体幹が安定していて肩甲骨が動いていると、頭と体幹が動かないで肩甲骨だけが動いてまっすぐに進みます。でも体幹がついているけど肩甲骨が動かない選手が腕振りをすると、体が全部持っていかれてしまうんです。そうすると骨盤から(フォームが)ブレてきてしまうので、足がどうしてもブレて、膝や股関節などが痛くなってしまいます。なので、肩甲骨周りを動かすことを徹底的に意識して、嫌というほどウオーミングアップに組み込んでいます。体幹がしっかりついてくると体が安定して肩甲骨が動いて走る。これは当たり前のことなんだけど、それをみんな知らないでやっている。だから準備運動やストレッチもやってはいますが、体幹トレーニングと連動したものをやっていないし、そもそも体幹トレーニングも違っています。
――中野さんのトレーニングをもっともマスターできている選手は?
やはり故障期間が長かった久保田(和真)でしょうか。私が来た年はほとんど走れていなかったので、補強トレーニングをするしかない。体幹トレーニングをひたすらやり続けてきたということもありますが、そういう意味では頑張ってきたと思います。一色(恭志)もそうですね。彼はもともと持っているものは強かったのですが、体幹を使うだけしかしていなくて、ロボットみたいに走っていました。今はバイアスがかかりひねりが入った力強い走りになってきた。そこは一色が大きく変わったところではありますね。
故障者ゼロが一番うれしい
高校時代から実績のある一色も、中野氏のトレーニングでより力強い走りに変わった 【写真:日本スポーツプレス協会/アフロスポーツ】
選手によってそれぞれ違います。ただ、私が出してきたメニューは長距離ということを前提にしていて、短い距離で爆発的な強い力をひねり出すことが優位な体作りをしてきていません。箱根駅伝の距離(20キロ程度)を走ることを目安に考えているので。長い距離ではインナーマッスルが重要になってきます。長い距離でアウターマッスルを使ってしまうと、アウターの方が酸素を過剰に使われてしまうので、エネルギーも早く使われてしまうんです。もちろんアウターもゼロではないんですけれど、インナー優位に持っていくことが長距離には必要です。短距離の場合はアウター優位で持っていくことが重要で、この中間点にしていくことが非常に難しいですね。
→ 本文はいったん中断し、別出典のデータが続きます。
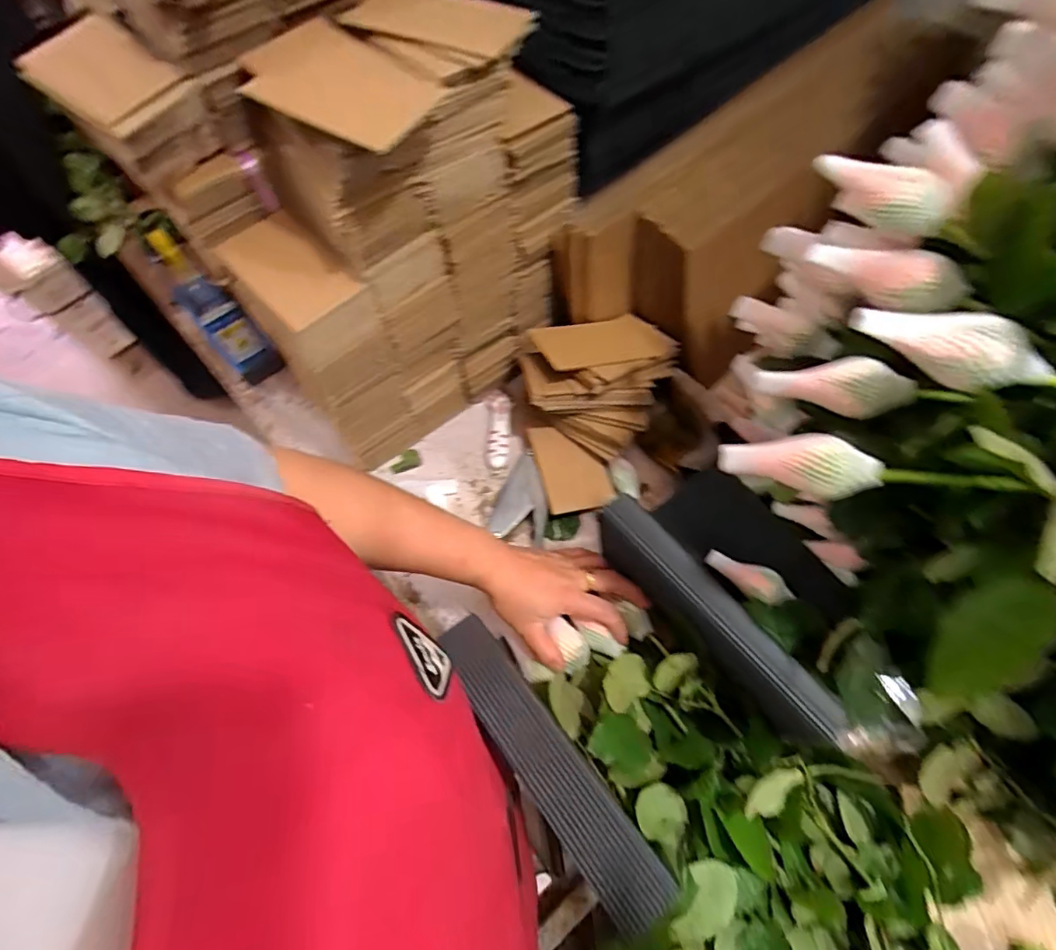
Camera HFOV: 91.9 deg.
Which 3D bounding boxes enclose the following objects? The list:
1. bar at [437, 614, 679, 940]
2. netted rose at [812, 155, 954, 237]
[{"bbox_3d":[0.010,0.190,0.340,0.042,0.014,0.208,-36,69,-14],"label":"bar"},{"bbox_3d":[0.212,-0.173,0.309,0.026,0.027,0.081,-40,70,-15],"label":"netted rose"}]

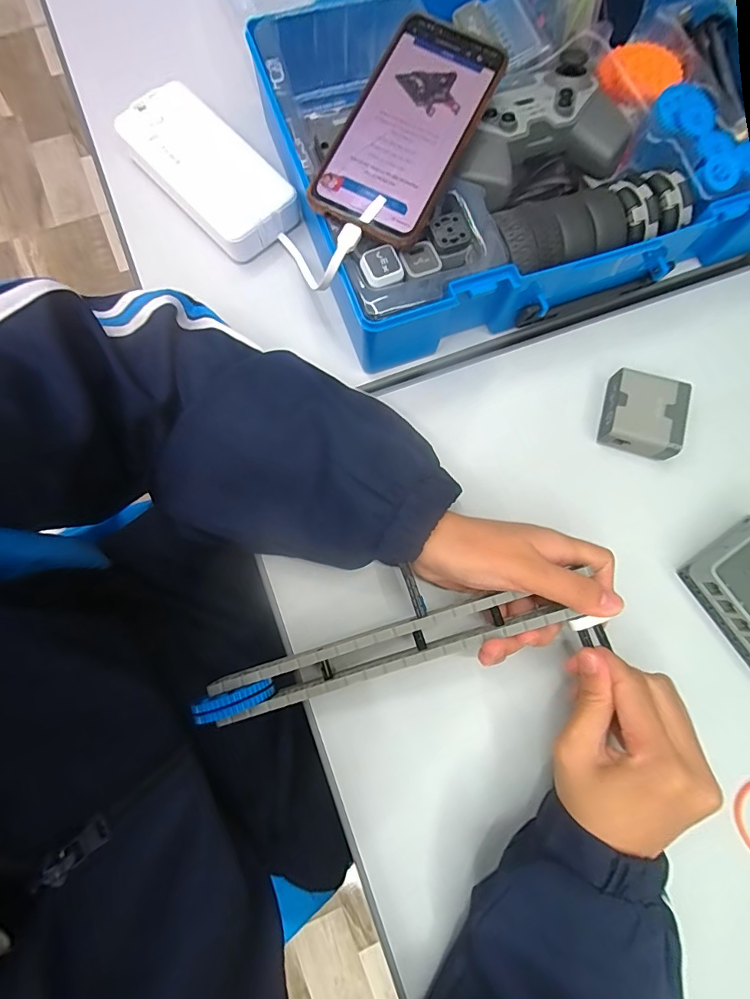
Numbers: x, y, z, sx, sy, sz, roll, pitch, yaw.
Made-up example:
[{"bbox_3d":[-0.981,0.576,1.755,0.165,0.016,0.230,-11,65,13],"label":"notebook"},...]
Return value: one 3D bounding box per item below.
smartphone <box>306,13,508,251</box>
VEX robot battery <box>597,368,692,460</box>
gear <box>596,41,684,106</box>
[{"bbox_3d":[0.024,-0.241,0.291,0.074,0.010,0.160,26,83,3],"label":"smartphone"},{"bbox_3d":[0.196,-0.062,0.333,0.054,0.027,0.054,19,79,3],"label":"VEX robot battery"},{"bbox_3d":[0.197,-0.319,0.334,0.056,0.012,0.056,1,79,-3],"label":"gear"}]

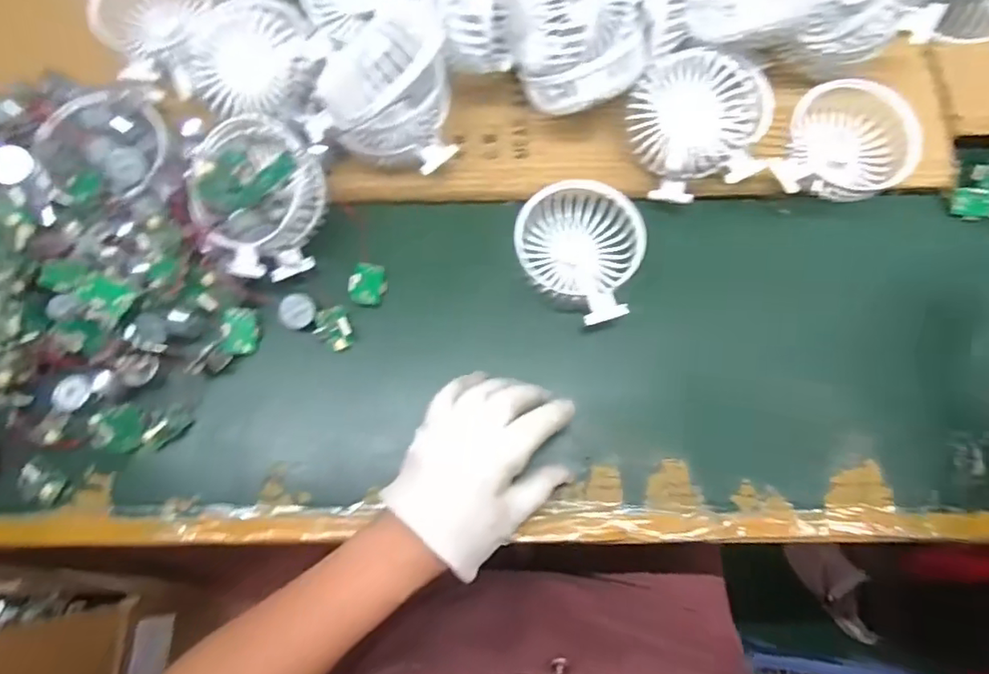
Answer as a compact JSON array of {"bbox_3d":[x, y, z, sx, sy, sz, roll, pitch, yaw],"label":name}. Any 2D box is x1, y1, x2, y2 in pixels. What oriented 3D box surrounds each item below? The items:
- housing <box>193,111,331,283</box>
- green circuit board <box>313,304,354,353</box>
[{"bbox_3d":[-0.163,-0.101,0.389,0.082,0.049,0.108,11,74,3],"label":"housing"},{"bbox_3d":[-0.111,-0.005,0.396,0.024,0.013,0.028,-32,77,-9],"label":"green circuit board"}]

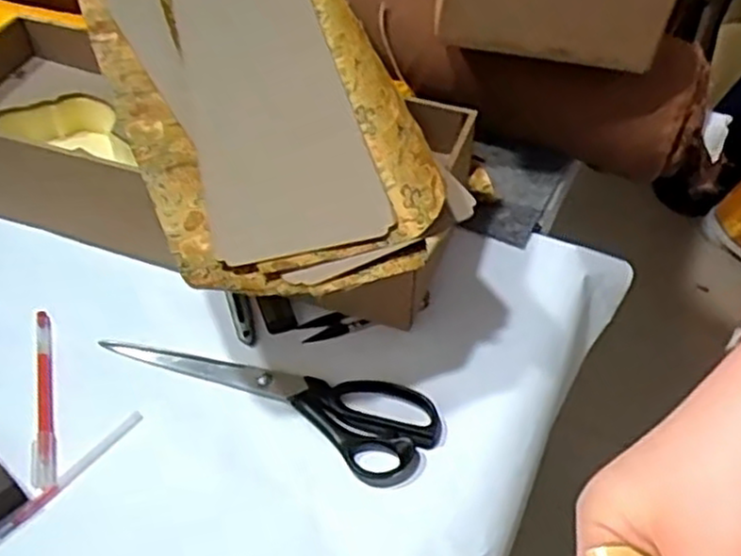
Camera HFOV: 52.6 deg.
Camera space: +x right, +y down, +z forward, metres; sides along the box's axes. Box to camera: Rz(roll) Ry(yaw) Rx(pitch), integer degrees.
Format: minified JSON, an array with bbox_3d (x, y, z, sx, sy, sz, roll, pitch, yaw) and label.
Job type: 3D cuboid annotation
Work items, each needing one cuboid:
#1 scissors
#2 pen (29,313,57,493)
[{"bbox_3d":[-0.070,0.072,0.529,0.241,0.013,0.071,21,50,15],"label":"scissors"},{"bbox_3d":[-0.227,0.083,0.518,0.016,0.016,0.142,-11,49,-13],"label":"pen"}]

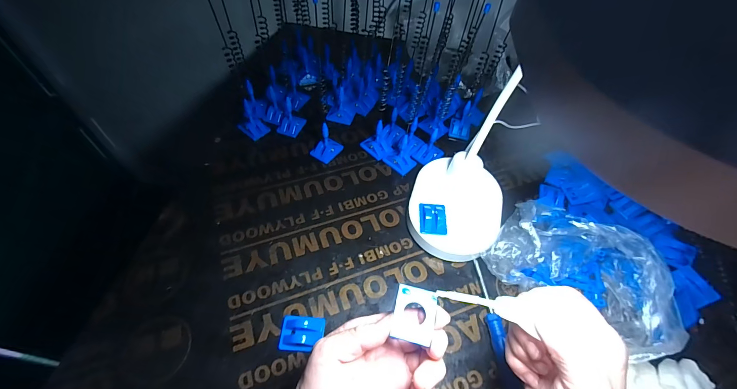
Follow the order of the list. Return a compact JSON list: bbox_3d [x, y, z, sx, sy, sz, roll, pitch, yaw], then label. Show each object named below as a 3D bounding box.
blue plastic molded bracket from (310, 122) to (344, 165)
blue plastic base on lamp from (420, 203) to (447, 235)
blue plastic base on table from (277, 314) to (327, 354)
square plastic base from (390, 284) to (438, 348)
[{"bbox_3d":[-0.063,-0.083,0.482,0.033,0.054,0.043,32,58,18],"label":"blue plastic molded bracket"},{"bbox_3d":[0.082,0.030,0.406,0.034,0.016,0.041,5,53,0],"label":"blue plastic base on lamp"},{"bbox_3d":[-0.071,0.149,0.342,0.045,0.006,0.036,5,53,0],"label":"blue plastic base on table"},{"bbox_3d":[0.036,0.093,0.249,0.030,0.006,0.041,13,54,6],"label":"square plastic base"}]

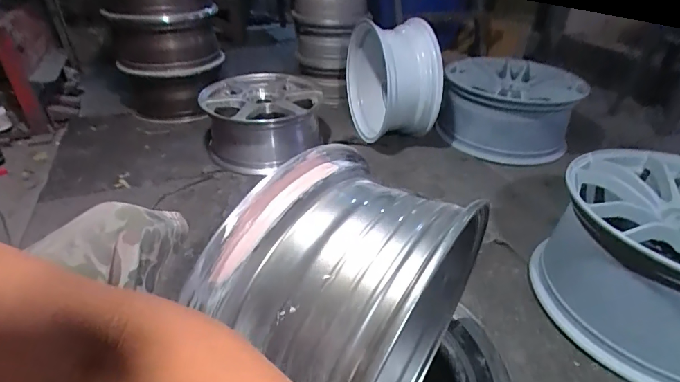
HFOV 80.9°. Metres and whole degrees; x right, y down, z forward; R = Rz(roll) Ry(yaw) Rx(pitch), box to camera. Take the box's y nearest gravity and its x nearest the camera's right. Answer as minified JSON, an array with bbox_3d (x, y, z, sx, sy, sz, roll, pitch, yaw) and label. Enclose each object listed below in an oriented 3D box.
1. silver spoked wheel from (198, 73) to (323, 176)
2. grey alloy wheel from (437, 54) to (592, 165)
[{"bbox_3d":[-0.276,-0.265,1.432,0.417,0.218,0.438,3,34,2],"label":"silver spoked wheel"},{"bbox_3d":[0.704,-0.349,1.686,0.528,0.258,0.548,10,35,14],"label":"grey alloy wheel"}]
――最後に青学の選手への期待を込めて、一言お願いします。
私が選手たちに何かを教えていると周りの人は思っているかもしれませんが、私や一緒に青学をサポートしている弊社のトレーナーたちも含め、私たちが教えたことの3倍も4倍も学生から教えてもらうことの方が多いんです。いつも「中野さんのおかげで」と言ってくれてとてもうれしいのですが、それ以上にみんなから成長させてもらっています。
あとはけがをしないでほしいということですね。10月は初めて全く走ることができないレベルの故障者がゼロだったんですけれど、大学スポーツで故障者ゼロってほとんど無いんですよ。私たちが入ってきた時も故障者だらけでした。でも、他大学に比べて故障者がものすごく少ないのは、やっぱりみんながしっかりやってくれているということ。故障者がゼロになったのは、トレーナーとしては一番うれしいことですね。